Ещё один неприятный момент, который ощутила на себе Виктория, после неожиданно возникшей молодости, это – назойливость молодых коллег и не только коллег и не всегда молодых, которые видя перед собой двадцатилетнюю привлекательную особу, в разговорах с нею, пьянея от её внешности, забывали, что юной красавице уже сорок и она давно мудрёная женщина.
Вдруг возникший, и уже не нужный, бывший супруг, после объяснений с нею, хорошо всё усвоял и был впредь предельно тактичен с бывшей женой и наконец участлив в судьбе их общей дочери.
Подруги-изумруды, которых она видела теперь насквозь, словно карты перетасовались и частью ушли в бито. Бабёнки, приглашавшие звезду на общие посиделки в ресторан в качестве наживки, дабы подцепить мужчин на вечер, теперь не входили в её колоду подруг. Были обычные, не всегда семейные, не особо успешные, но, никогда завистливые и вульгарные, как ей теперь казалось.
Ни дурная погода, ни пьяная компания в соседней квартире, не беспокоили Викторию.
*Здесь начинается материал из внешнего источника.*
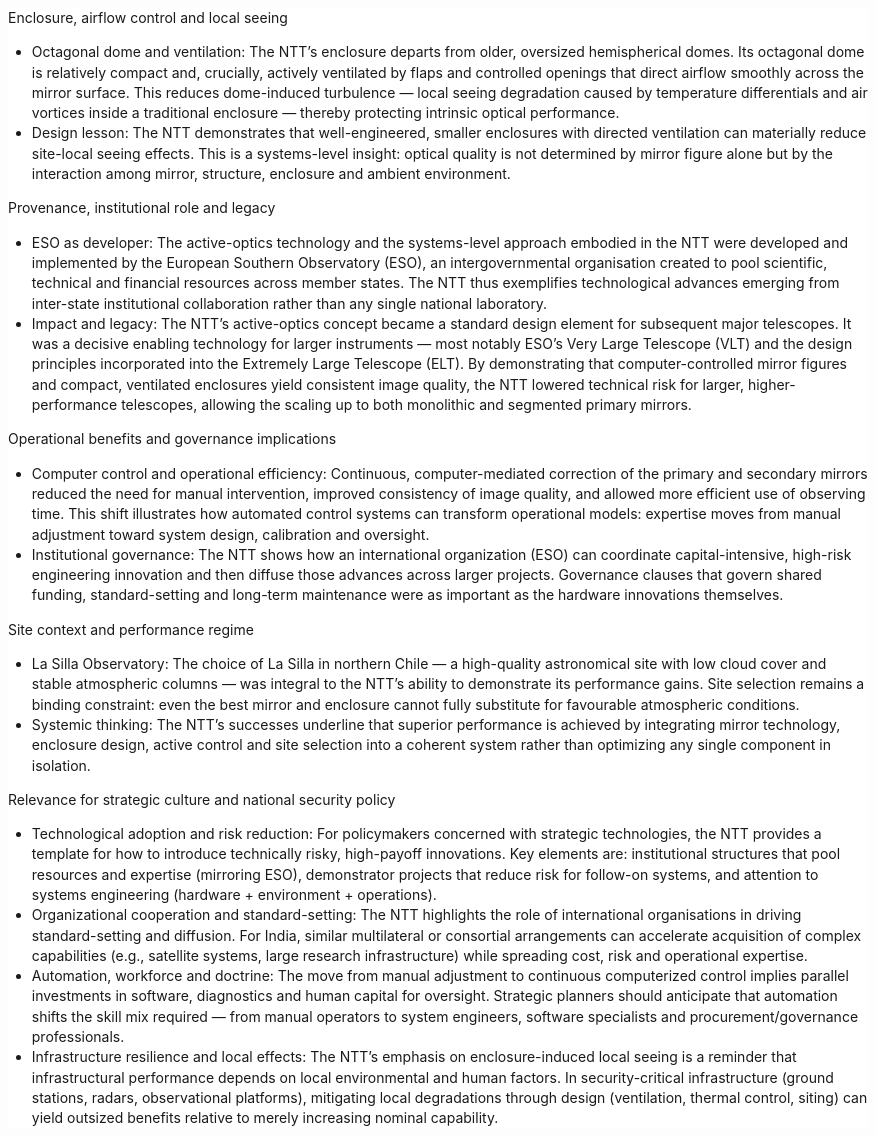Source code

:Enclosure, airflow control and local seeing
- Octagonal dome and ventilation: The NTT’s enclosure departs from older, oversized hemispherical domes. Its octagonal dome is relatively compact and, crucially, actively ventilated by flaps and controlled openings that direct airflow smoothly across the mirror surface. This reduces dome-induced turbulence — local seeing degradation caused by temperature differentials and air vortices inside a traditional enclosure — thereby protecting intrinsic optical performance.
- Design lesson: The NTT demonstrates that well-engineered, smaller enclosures with directed ventilation can materially reduce site-local seeing effects. This is a systems-level insight: optical quality is not determined by mirror figure alone but by the interaction among mirror, structure, enclosure and ambient environment.

Provenance, institutional role and legacy
- ESO as developer: The active-optics technology and the systems-level approach embodied in the NTT were developed and implemented by the European Southern Observatory (ESO), an intergovernmental organisation created to pool scientific, technical and financial resources across member states. The NTT thus exemplifies technological advances emerging from inter-state institutional collaboration rather than any single national laboratory.
- Impact and legacy: The NTT’s active-optics concept became a standard design element for subsequent major telescopes. It was a decisive enabling technology for larger instruments — most notably ESO’s Very Large Telescope (VLT) and the design principles incorporated into the Extremely Large Telescope (ELT). By demonstrating that computer-controlled mirror figures and compact, ventilated enclosures yield consistent image quality, the NTT lowered technical risk for larger, higher-performance telescopes, allowing the scaling up to both monolithic and segmented primary mirrors.

Operational benefits and governance implications
- Computer control and operational efficiency: Continuous, computer-mediated correction of the primary and secondary mirrors reduced the need for manual intervention, improved consistency of image quality, and allowed more efficient use of observing time. This shift illustrates how automated control systems can transform operational models: expertise moves from manual adjustment toward system design, calibration and oversight.
- Institutional governance: The NTT shows how an international organization (ESO) can coordinate capital-intensive, high-risk engineering innovation and then diffuse those advances across larger projects. Governance clauses that govern shared funding, standard-setting and long-term maintenance were as important as the hardware innovations themselves.

Site context and performance regime
- La Silla Observatory: The choice of La Silla in northern Chile — a high-quality astronomical site with low cloud cover and stable atmospheric columns — was integral to the NTT’s ability to demonstrate its performance gains. Site selection remains a binding constraint: even the best mirror and enclosure cannot fully substitute for favourable atmospheric conditions.
- Systemic thinking: The NTT’s successes underline that superior performance is achieved by integrating mirror technology, enclosure design, active control and site selection into a coherent system rather than optimizing any single component in isolation.

Relevance for strategic culture and national security policy
- Technological adoption and risk reduction: For policymakers concerned with strategic technologies, the NTT provides a template for how to introduce technically risky, high-payoff innovations. Key elements are: institutional structures that pool resources and expertise (mirroring ESO), demonstrator projects that reduce risk for follow-on systems, and attention to systems engineering (hardware + environment + operations).
- Organizational cooperation and standard-setting: The NTT highlights the role of international organisations in driving standard-setting and diffusion. For India, similar multilateral or consortial arrangements can accelerate acquisition of complex capabilities (e.g., satellite systems, large research infrastructure) while spreading cost, risk and operational expertise.
- Automation, workforce and doctrine: The move from manual adjustment to continuous computerized control implies parallel investments in software, diagnostics and human capital for oversight. Strategic planners should anticipate that automation shifts the skill mix required — from manual operators to system engineers, software specialists and procurement/governance professionals.
- Infrastructure resilience and local effects: The NTT’s emphasis on enclosure-induced local seeing is a reminder that infrastructural performance depends on local environmental and human factors. In security-critical infrastructure (ground stations, radars, observational platforms), mitigating local degradations through design (ventilation, thermal control, siting) can yield outsized benefits relative to merely increasing nominal capability.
Даже звонок из клиники, где она обследовалась до поездки в Питер, нисколько не взволновал её, а позабавил, когда врач сообщил, что её состояние критическое.
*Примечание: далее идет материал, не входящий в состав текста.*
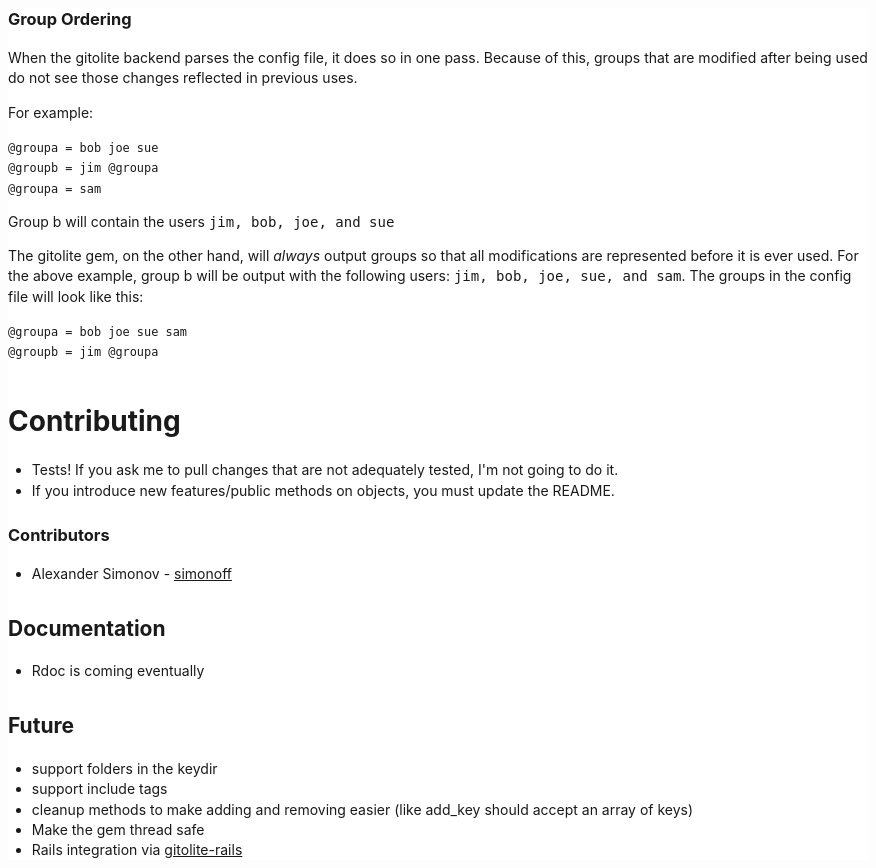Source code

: ### Group Ordering ###
When the gitolite backend parses the config file, it does so in one pass.  Because of this, groups that are modified after being used do not see those changes reflected in previous uses.

For example:

    @groupa = bob joe sue
    @groupb = jim @groupa
    @groupa = sam

Group b will contain the users <tt>jim, bob, joe, and sue</tt>

The gitolite gem, on the other hand, will <em>always</em> output groups so that all modifications are represented before it is ever used.  For the above example, group b will be output with the following users: <tt>jim, bob, joe, sue, and sam</tt>.  The groups in the config file will look like this:

    @groupa = bob joe sue sam
    @groupb = jim @groupa

# Contributing #
* Tests!  If you ask me to pull changes that are not adequately tested,  I'm not going to do it.
* If you introduce new features/public methods on objects, you must update the README.

### Contributors ###
* Alexander Simonov - [simonoff](https://github.com/simonoff)

## Documentation ##
* Rdoc is coming eventually

## Future ##
* support folders in the keydir
* support include tags
* cleanup methods to make adding and removing easier (like add_key should accept an array of keys)
* Make the gem thread safe
* Rails integration via [gitolite-rails](https://www.github.com/wingrunr21/gitolite-rails)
В клинике Виктория Дмитриевна отшучивалась:
– Тут, какая-то ошибка. Вы посмотрите на меня, в свои сорок я чувствую себя лучше, чем двадцать лет назад.
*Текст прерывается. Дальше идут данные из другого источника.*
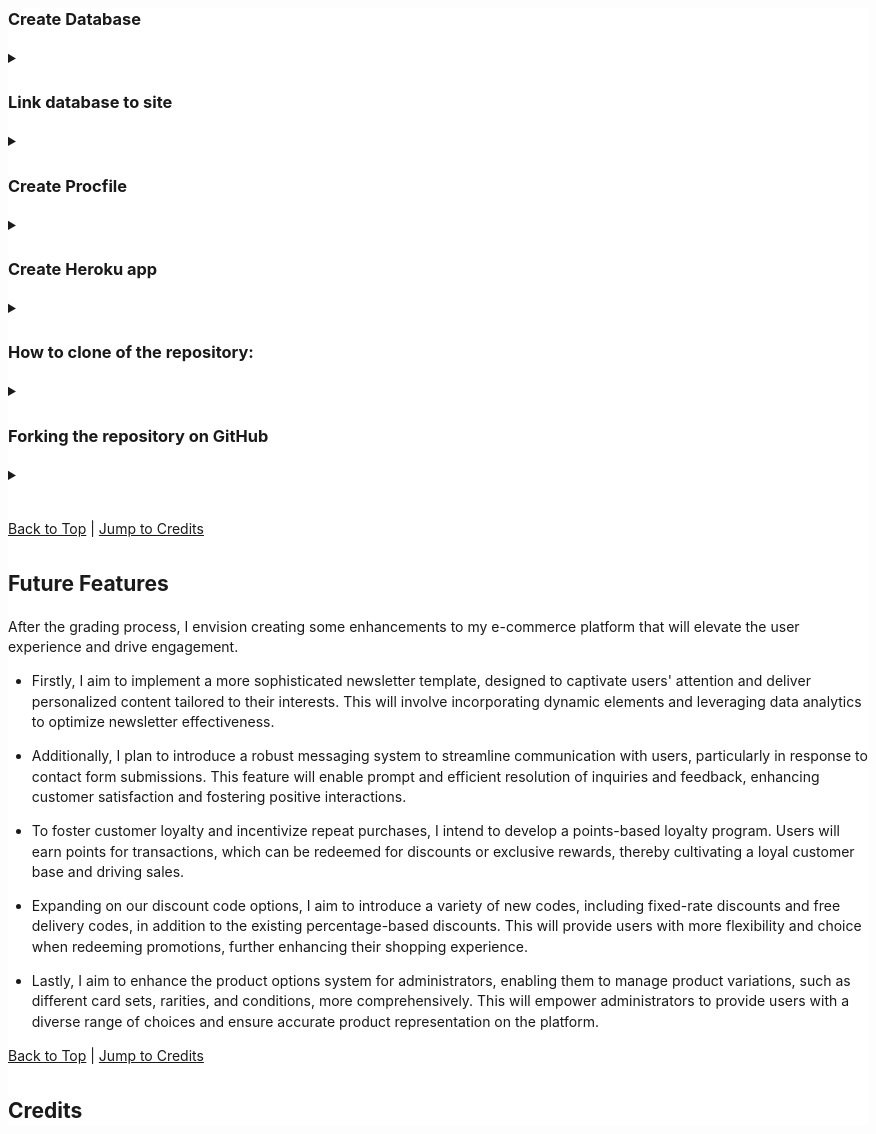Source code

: ### **Create Database**
<details><summary></summary></details>

### **Link database to site**
<details><summary></summary></details>

### **Create Procfile**
<details><summary></summary></details>

### **Create Heroku app**
<details><summary></summary></details>

### **How to clone of the repository:**
<details><summary></summary></details>

### **Forking the repository on GitHub**
<details><summary></summary></details>

<br>

[Back to Top](#table-of-contents) | [Jump to Credits](#credits)

## Future Features

After the grading process, I envision creating some enhancements to my e-commerce platform that will elevate the user experience and drive engagement. 

* Firstly, I aim to implement a more sophisticated newsletter template, designed to captivate users' attention and deliver personalized content tailored to their interests. This will involve incorporating dynamic elements and leveraging data analytics to optimize newsletter effectiveness.

* Additionally, I plan to introduce a robust messaging system to streamline communication with users, particularly in response to contact form submissions. This feature will enable prompt and efficient resolution of inquiries and feedback, enhancing customer satisfaction and fostering positive interactions.

* To foster customer loyalty and incentivize repeat purchases, I intend to develop a points-based loyalty program. Users will earn points for transactions, which can be redeemed for discounts or exclusive rewards, thereby cultivating a loyal customer base and driving sales.

* Expanding on our discount code options, I aim to introduce a variety of new codes, including fixed-rate discounts and free delivery codes, in addition to the existing percentage-based discounts. This will provide users with more flexibility and choice when redeeming promotions, further enhancing their shopping experience.

* Lastly, I aim to enhance the product options system for administrators, enabling them to manage product variations, such as different card sets, rarities, and conditions, more comprehensively. This will empower administrators to provide users with a diverse range of choices and ensure accurate product representation on the platform.

[Back to Top](#table-of-contents) | [Jump to Credits](#credits)

## Credits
Доктор всё же настоял на повторном обследовании, которое удивило всех, ознакомившихся с результатом. Мало того, что первоначальный диагноз не подтвердился, у неё, были анализы младенца. И лишь слова молоденькой медсестры немного насторожили Викторию:
– Хорошо, что всё это не подтвердилось. Ведь эта болезнь способна передаваться по женской линии.
Уже в машине, мчась по заснеженным улицам Москвы, к Виктории пришло осознание неполного, вернее поддельного счастья. И причиной была её дочь. Быть некрасивой – трагедия для девочки. Знать, что с тобой общаются только потому, что твоя мама – звезда. А вывод, сделанный дочерью однажды, что ни далёкому отцу, ни вечно занятой матери, она не нужна, пожирал остатки её душевных сил.
Школу она не любила. За это, школа платила ей мелочью в виде колов и двоек. Некрасивой девочке можно было бы спрятаться в спорте, но ведь и должного здоровья не имелось. «Очкарик», «Китаец» – кричали в сердцах, на что-то разозлившиеся на неё сверстники. Всё это давило на психику маленького человека, главной отдушиной которого был интернет, где она могла сидеть часами, не жалея остатков зрения.
В вечерней темноте переулка, у единственного пробивающего сквозь метель фонаря, кто-то махнул Виктории рукой, предлагая остановится. Фигура ей показалась знакомой, и она нажала на тормоз.
Салон машины сразу обдало приятным морозцем, как только мужчина, припорошённый снегом, в костюме тройка уселся на сиденье рядом с водителем.
– Всё же, удивительная штука автомобиль.
– Вы…
– Джинн.
– А! Вспомнила. В поезде, месяц два назад. Мы с вами ехали в Питер.
– Так и есть. Ну, что, едем? – Мужчина, дрожа телом, так как ещё не согрелся, постучал пальцами по передней панели машины.
Виктории Дмитриевне это не понравилось.
– Я не такси.
Но, тут, она стала постепенно подводить себя к мысли, что перед ней один из назойливых и не всегда адекватных поклонников. Было поздно, темно и безлюдно, поэтому она выбрала мягкий путь выдворения нежелательного кавалера:
– Ам, Джон?
– Я – джинн.
– Окей, Джин, вижу вы легко одеты, но я очень спешу, правда, поэтому смогу довести вас лишь до метро.
– Мне врать бессмысленно. Я всё знаю о вас. Знаю о чём вы думаете, о том, что с вами происходило. Вот, когда вам было семь лет, вы нашли двадцать пять рублей. По нынешним деньгам это тысяч пятнадцать. Для бюджета семьи: матери швеи провинциально театра и дочери школьницы большое подспорье. Но вы, испугавшись идущего в вашу сторону мужчины, скомкав купюру, бросили её в сирень и убежали. Нет, я не тот мужчина, как вы подумали. Тогда бы мне было на вид не сорок лет, а восемьдесят три. Да и умер он два дня назад.